Reproduce the rows verbatim from the beginning through the line containing "state / province: Nunavut", including that line.

======== EXTRACTED RECORDS ========

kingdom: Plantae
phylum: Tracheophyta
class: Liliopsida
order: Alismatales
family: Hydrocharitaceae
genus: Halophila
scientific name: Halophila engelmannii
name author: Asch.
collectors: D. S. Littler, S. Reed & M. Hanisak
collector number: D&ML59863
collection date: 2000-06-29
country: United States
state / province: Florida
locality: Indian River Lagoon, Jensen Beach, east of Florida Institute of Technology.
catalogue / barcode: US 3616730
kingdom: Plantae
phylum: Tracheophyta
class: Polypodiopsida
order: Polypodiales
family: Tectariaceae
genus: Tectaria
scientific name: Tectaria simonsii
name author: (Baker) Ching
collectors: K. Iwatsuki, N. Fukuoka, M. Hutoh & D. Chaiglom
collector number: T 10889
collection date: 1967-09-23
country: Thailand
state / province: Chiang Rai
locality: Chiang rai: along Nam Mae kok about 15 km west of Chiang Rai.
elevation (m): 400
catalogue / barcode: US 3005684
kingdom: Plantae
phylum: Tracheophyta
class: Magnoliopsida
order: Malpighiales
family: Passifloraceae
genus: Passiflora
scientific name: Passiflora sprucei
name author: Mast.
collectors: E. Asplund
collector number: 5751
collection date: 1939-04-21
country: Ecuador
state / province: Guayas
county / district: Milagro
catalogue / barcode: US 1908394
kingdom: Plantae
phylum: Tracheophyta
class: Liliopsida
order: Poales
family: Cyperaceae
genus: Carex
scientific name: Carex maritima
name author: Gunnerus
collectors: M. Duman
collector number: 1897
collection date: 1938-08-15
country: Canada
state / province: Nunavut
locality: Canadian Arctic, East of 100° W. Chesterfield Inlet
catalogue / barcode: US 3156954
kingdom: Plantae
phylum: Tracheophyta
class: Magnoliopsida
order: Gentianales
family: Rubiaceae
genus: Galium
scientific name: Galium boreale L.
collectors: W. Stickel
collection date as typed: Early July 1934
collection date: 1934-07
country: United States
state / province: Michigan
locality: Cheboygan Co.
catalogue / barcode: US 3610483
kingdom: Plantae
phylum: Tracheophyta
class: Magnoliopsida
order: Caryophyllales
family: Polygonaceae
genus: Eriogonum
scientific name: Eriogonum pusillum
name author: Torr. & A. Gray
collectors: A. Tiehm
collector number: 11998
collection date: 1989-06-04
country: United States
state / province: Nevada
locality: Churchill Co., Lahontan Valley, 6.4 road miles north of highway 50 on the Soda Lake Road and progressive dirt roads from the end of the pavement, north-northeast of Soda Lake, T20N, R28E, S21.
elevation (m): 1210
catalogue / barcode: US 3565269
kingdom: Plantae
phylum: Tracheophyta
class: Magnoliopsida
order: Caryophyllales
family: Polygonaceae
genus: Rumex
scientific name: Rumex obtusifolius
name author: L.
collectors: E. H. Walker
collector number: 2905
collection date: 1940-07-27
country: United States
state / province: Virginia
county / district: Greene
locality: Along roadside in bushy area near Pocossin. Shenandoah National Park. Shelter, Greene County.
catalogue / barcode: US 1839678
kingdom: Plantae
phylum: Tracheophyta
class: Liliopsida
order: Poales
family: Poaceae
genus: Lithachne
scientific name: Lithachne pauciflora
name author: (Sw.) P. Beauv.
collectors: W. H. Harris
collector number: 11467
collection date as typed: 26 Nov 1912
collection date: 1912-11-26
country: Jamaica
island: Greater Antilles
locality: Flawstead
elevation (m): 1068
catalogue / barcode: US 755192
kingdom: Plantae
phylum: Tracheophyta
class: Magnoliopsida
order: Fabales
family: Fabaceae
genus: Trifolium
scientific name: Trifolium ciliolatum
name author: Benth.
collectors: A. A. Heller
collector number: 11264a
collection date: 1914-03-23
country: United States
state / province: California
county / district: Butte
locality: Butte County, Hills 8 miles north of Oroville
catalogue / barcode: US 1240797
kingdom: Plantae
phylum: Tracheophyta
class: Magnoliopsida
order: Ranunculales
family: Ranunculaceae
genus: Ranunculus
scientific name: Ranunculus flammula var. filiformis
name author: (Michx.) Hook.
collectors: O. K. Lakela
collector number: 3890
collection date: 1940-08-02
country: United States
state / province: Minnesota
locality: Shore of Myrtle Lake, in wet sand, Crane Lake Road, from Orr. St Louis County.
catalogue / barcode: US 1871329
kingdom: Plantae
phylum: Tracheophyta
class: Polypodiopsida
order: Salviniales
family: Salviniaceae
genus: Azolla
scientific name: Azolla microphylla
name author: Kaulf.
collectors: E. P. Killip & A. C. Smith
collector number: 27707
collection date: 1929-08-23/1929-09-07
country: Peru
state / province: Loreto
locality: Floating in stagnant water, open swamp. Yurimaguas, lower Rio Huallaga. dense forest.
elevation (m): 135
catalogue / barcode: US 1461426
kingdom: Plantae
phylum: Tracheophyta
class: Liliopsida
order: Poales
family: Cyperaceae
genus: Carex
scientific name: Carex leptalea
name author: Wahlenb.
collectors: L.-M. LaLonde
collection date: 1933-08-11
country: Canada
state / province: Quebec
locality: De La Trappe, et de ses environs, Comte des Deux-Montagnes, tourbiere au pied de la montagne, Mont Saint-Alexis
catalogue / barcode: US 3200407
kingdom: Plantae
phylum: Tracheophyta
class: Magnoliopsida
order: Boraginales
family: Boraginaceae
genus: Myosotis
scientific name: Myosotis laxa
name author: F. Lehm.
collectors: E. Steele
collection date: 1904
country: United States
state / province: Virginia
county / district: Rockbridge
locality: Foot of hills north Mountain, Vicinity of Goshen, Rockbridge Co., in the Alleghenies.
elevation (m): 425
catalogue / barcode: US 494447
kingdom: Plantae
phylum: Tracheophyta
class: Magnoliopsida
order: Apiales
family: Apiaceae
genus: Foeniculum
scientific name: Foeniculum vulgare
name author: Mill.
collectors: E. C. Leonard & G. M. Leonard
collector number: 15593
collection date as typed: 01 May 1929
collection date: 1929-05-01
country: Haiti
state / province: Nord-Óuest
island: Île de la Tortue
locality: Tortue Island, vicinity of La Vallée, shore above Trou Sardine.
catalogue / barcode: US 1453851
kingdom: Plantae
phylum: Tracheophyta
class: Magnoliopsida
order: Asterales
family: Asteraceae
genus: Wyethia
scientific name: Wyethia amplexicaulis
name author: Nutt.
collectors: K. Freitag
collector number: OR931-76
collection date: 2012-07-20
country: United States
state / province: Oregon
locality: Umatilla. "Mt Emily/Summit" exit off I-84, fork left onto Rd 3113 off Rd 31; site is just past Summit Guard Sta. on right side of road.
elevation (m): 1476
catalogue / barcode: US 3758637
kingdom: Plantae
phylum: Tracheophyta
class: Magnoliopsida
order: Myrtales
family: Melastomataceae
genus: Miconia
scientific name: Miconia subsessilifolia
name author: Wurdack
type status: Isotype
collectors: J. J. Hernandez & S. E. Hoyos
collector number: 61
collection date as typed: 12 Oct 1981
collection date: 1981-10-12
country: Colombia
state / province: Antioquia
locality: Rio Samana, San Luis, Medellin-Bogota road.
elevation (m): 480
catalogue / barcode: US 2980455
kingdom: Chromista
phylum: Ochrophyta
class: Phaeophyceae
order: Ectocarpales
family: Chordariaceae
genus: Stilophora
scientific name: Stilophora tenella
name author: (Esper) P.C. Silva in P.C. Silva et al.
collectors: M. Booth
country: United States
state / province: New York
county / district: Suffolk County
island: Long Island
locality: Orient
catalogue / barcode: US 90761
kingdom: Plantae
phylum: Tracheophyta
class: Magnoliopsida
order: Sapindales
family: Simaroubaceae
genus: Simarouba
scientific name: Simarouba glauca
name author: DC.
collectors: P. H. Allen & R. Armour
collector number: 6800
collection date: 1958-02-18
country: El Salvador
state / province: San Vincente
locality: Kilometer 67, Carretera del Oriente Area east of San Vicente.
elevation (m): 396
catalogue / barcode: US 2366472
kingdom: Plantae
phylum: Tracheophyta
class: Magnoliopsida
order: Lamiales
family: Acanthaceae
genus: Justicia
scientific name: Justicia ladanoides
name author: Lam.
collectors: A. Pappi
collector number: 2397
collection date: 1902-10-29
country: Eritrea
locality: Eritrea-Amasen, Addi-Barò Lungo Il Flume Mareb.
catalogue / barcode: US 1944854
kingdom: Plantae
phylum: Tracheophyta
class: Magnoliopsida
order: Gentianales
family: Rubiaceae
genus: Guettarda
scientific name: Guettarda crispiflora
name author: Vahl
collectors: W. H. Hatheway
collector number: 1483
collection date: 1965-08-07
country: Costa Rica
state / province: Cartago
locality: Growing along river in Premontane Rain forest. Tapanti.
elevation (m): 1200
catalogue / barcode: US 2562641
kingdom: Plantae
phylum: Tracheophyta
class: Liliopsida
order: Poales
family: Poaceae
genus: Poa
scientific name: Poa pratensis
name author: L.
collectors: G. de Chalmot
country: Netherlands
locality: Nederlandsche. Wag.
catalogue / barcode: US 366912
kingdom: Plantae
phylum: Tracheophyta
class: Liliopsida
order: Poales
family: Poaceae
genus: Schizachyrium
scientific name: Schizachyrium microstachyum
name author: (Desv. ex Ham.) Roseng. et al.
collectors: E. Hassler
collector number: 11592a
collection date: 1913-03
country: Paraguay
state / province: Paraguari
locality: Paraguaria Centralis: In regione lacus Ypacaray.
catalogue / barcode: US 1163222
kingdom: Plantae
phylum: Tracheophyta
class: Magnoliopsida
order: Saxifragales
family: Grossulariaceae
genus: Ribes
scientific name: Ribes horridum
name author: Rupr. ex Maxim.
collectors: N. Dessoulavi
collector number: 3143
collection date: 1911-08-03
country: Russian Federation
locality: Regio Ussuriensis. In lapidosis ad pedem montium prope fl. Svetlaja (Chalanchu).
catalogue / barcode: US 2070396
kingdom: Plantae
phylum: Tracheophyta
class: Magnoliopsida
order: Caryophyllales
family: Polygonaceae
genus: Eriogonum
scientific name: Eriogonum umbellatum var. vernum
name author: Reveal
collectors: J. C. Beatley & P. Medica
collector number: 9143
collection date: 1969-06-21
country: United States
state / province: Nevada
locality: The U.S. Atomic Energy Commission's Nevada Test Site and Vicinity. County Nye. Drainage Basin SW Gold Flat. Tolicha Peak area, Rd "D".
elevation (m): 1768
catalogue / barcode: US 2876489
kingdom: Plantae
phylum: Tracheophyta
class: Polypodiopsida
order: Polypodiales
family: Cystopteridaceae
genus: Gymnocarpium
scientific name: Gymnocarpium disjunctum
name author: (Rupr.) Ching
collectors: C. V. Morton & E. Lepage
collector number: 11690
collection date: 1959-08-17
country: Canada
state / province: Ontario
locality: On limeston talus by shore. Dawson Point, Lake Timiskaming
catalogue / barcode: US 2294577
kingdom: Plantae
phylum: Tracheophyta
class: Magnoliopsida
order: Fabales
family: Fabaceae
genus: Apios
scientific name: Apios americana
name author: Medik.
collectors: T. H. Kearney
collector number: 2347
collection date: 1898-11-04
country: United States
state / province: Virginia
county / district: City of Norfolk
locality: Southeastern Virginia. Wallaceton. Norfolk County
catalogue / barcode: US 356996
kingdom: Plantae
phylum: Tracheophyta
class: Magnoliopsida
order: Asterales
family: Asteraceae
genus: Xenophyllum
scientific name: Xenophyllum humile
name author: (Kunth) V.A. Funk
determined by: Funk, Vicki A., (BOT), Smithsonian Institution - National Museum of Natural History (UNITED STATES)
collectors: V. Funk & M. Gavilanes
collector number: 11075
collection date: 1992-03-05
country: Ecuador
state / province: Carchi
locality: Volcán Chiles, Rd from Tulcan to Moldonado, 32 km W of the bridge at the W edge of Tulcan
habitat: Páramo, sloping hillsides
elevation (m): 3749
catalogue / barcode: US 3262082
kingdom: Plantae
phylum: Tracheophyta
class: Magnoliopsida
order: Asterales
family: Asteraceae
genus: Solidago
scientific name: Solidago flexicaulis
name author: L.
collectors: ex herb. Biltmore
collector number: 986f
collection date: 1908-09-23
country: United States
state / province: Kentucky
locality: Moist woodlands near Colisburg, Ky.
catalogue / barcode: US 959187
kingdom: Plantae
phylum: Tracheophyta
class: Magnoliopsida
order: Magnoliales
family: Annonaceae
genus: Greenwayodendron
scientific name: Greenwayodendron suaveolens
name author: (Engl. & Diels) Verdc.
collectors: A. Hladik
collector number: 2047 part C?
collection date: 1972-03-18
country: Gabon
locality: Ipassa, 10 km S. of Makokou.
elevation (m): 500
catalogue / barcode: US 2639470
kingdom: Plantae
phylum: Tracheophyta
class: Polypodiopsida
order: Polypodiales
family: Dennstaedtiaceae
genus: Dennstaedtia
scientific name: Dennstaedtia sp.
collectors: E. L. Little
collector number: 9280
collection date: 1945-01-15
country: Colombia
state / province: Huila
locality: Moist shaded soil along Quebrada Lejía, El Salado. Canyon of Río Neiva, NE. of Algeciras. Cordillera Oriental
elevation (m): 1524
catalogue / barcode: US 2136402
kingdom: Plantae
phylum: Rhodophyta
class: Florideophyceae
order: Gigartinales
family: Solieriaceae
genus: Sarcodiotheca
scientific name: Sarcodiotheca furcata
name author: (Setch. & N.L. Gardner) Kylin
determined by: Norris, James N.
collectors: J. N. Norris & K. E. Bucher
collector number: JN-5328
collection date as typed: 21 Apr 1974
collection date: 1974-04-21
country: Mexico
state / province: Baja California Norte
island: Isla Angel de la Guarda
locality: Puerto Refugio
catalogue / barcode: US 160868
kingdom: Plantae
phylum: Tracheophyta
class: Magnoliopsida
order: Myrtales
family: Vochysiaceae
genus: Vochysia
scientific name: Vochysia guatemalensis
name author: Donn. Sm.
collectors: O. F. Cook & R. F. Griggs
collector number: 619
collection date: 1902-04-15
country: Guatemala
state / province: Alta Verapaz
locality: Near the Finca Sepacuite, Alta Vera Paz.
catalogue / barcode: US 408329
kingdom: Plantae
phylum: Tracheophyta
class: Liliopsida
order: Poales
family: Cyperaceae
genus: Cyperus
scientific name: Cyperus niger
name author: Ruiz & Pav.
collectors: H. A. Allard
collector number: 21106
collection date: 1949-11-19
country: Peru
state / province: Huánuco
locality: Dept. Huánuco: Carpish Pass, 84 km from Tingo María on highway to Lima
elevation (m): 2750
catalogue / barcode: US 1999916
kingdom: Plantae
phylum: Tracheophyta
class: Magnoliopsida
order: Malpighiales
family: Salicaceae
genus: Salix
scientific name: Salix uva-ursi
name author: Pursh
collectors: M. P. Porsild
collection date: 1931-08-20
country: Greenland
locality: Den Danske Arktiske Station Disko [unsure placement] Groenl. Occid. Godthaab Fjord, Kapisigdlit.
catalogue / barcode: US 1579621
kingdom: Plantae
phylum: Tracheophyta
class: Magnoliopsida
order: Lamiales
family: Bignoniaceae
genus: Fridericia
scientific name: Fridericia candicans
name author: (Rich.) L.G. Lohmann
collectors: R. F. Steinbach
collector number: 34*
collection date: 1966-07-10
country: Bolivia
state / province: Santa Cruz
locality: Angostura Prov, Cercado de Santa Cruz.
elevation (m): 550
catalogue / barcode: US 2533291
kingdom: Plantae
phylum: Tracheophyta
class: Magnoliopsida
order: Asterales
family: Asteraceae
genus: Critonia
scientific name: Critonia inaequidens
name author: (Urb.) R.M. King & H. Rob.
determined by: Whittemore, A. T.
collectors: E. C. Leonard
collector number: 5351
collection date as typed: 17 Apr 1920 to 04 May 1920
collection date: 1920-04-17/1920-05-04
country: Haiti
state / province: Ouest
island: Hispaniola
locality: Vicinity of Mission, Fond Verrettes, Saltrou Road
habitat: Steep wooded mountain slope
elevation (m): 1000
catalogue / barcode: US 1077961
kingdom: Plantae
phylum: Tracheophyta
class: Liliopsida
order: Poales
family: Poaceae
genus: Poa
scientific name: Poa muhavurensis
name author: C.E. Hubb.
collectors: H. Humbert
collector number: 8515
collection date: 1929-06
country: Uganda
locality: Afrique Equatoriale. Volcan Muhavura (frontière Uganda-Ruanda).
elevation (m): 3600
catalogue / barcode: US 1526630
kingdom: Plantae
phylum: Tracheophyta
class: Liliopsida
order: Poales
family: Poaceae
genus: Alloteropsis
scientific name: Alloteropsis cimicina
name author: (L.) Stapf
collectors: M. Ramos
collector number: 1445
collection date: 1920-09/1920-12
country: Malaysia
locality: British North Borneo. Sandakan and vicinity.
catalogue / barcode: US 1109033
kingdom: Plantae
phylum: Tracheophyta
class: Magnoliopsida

========

== TASK OUTPUT ==
kingdom: Plantae
phylum: Tracheophyta
class: Liliopsida
order: Alismatales
family: Hydrocharitaceae
genus: Halophila
scientific name: Halophila engelmannii
name author: Asch.
collectors: D. S. Littler, S. Reed & M. Hanisak
collector number: D&ML59863
collection date: 2000-06-29
country: United States
state / province: Florida
locality: Indian River Lagoon, Jensen Beach, east of Florida Institute of Technology.
catalogue / barcode: US 3616730
kingdom: Plantae
phylum: Tracheophyta
class: Polypodiopsida
order: Polypodiales
family: Tectariaceae
genus: Tectaria
scientific name: Tectaria simonsii
name author: (Baker) Ching
collectors: K. Iwatsuki, N. Fukuoka, M. Hutoh & D. Chaiglom
collector number: T 10889
collection date: 1967-09-23
country: Thailand
state / province: Chiang Rai
locality: Chiang rai: along Nam Mae kok about 15 km west of Chiang Rai.
elevation (m): 400
catalogue / barcode: US 3005684
kingdom: Plantae
phylum: Tracheophyta
class: Magnoliopsida
order: Malpighiales
family: Passifloraceae
genus: Passiflora
scientific name: Passiflora sprucei
name author: Mast.
collectors: E. Asplund
collector number: 5751
collection date: 1939-04-21
country: Ecuador
state / province: Guayas
county / district: Milagro
catalogue / barcode: US 1908394
kingdom: Plantae
phylum: Tracheophyta
class: Liliopsida
order: Poales
family: Cyperaceae
genus: Carex
scientific name: Carex maritima
name author: Gunnerus
collectors: M. Duman
collector number: 1897
collection date: 1938-08-15
country: Canada
state / province: Nunavut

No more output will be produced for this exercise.